# Safety glasses or not?



## Blaze (Apr 6, 2019)

What's the general consensus on this? And if recommended are any specific type recommended?


----------



## flipgun (Nov 14, 2012)

Anything over nothing.


----------



## romanljc (May 26, 2014)

I use them when I test out a new band set and frame after when I'm sure nothing is going to go wrong I usually take them off because I have problems a lot of the times they fog up.


----------



## mattwalt (Jan 5, 2017)

Always a good idea.


----------



## Ibojoe (Mar 13, 2016)

It’s a lot better to have them than not. You just never know when the bands will snap at the forks or a RTS happens.


----------



## Ordo (Feb 11, 2018)

ALWAYS, if you like your eyes.


----------



## tm3 (Apr 6, 2019)

I'm new to this and can't speak to a consensus but I strongly believe that safety glasses should always be worn. Preventing eye damage or loss should be a top priority.

When I was about 12 I got a BB gun and had a lot of fun plinking with it. One day I decided to try to hit a penny. I wedged a penny into the bark of a tree, walked back about 20 feet, and hit it dead center with my first shot. The BB ricocheted straight back and hit me smack dab in the center of my (plastic safety lens) eyeglasses. It was surprising, and scary, how quickly it happened and how much force it hit my glasses with. Made me a believer.


----------



## hoggs (Dec 30, 2018)

After getting popped by an RTS in the forehead, I am pretty religious about it; I always have them on.


----------



## Blue Raja (Feb 10, 2016)

A must. Google “sympathetic ophthalmia.” In some instances trauma in 1 eye can impact vision in both. It can even lead to blindness. Never shoot without some type of eye protection.


----------



## romanljc (May 26, 2014)

Safety glasses always good to use especially if new to the sport


----------



## Tag (Jun 11, 2014)

Always This post is a good reminder for all of us


----------



## Blaze (Apr 6, 2019)

__RECORD SET__:
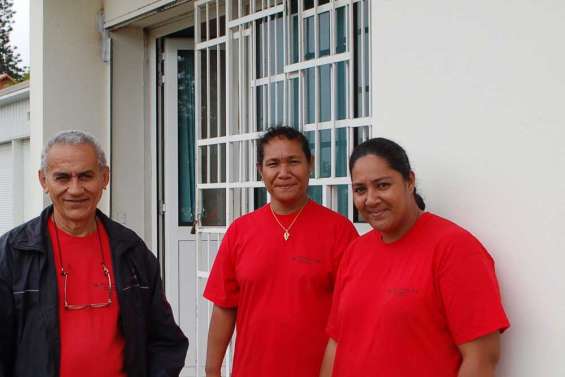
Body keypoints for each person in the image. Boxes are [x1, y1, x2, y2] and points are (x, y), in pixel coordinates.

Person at [0, 130, 188, 377]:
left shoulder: (132, 251)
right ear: (44, 181)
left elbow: (165, 341)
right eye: (62, 178)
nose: (75, 189)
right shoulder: (13, 254)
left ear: (105, 177)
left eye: (86, 176)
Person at [320, 138, 510, 377]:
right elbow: (336, 343)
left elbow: (481, 359)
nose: (371, 199)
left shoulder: (455, 249)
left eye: (382, 185)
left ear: (409, 181)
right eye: (360, 189)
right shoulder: (355, 251)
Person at [203, 127, 358, 377]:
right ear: (260, 171)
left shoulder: (339, 231)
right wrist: (212, 370)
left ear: (311, 164)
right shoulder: (240, 231)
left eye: (294, 162)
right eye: (273, 163)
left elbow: (353, 316)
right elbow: (224, 306)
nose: (283, 173)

__ASSIGNED TASK 1__:
In the thread on safety glasses, how far did tm3 walk back from the tree before shooting at the penny?
__ASSIGNED TASK 2__:
Using the thread on safety glasses, explain why romanljc usually takes the glasses off after testing a new band set and frame.
__ASSIGNED TASK 3__:
Extend the safety glasses thread from the point where it stops by writing the next post.

__ANSWER AREA 1__:
About 20 feet.

__ANSWER AREA 2__:
romanljc wears them only until sure nothing is going to go wrong. After that, they come off because they often fog up.

__ANSWER AREA 3__:
Cheers guys. I'll pick up a set of DeWalt glasses from screwfix (a UK hardware store)


----------



## Tree Man (Jun 30, 2016)

I wear them religiously.


----------



## Flatband (Dec 18, 2009)

ALWAYS! #1 rule in Slingshooting!


----------



## NaturalFork (Jan 21, 2010)

I personally do not use them. However, if I get injured I have nobody to blame but myself.


----------



## stevekt (Jul 3, 2012)

I wear them whenever I participate in any shooting activity.


----------



## raventree78 (Apr 20, 2016)

I just ordered my prescription glasses in safety lenses so I am prepared all the time lol


----------



## tm3 (Apr 6, 2019)

Blaze said:


> What's the general consensus on this? And if recommended are any specific type recommended?


The 2nd part of your question got me wondering -- what constitutes a "good" or "better" type of safety glasses? Or maybe "adequate" is the key? I've seen them ranging in price from about $3 to over $50.


----------



## Blaze (Apr 6, 2019)

tm3 said:


> Blaze said:
> 
> 
> > What's the general consensus on this? And if recommended are any specific type recommended?
> ...


I've got some DeWalt ones. It's a brand i would have some faith in.


----------



## tm3 (Apr 6, 2019)

Blaze said:


> tm3 said:
> 
> 
> > Blaze said:
> ...


Those DeWalts look impressive. I wonder if the ones that I see for $3-4 are any good?


----------



## Blaze (Apr 6, 2019)

tm3 said:


> Blaze said:
> 
> 
> > tm3 said:
> ...


I know you're in the US so link below not much use, but it's not worth saving a feq quid on glasses when you only have one set of eyeballs.

https://www.screwfix.com/c/safety-workwear/eye-protection/cat850334?brand=dewalt


----------



## Spartan (Apr 13, 2019)

I'm not sure why safety glasses should be a question. I kind of love my eye.....lol

My problem is that I wear glasses so it becomes a real pain. Ifg I get deeper into the sport, I will make a pair of prescription polycarbonate safety glasses in real safety frames. Roughly about 60 bucks and worth every penny.


----------



## Pebble Shooter (Mar 29, 2014)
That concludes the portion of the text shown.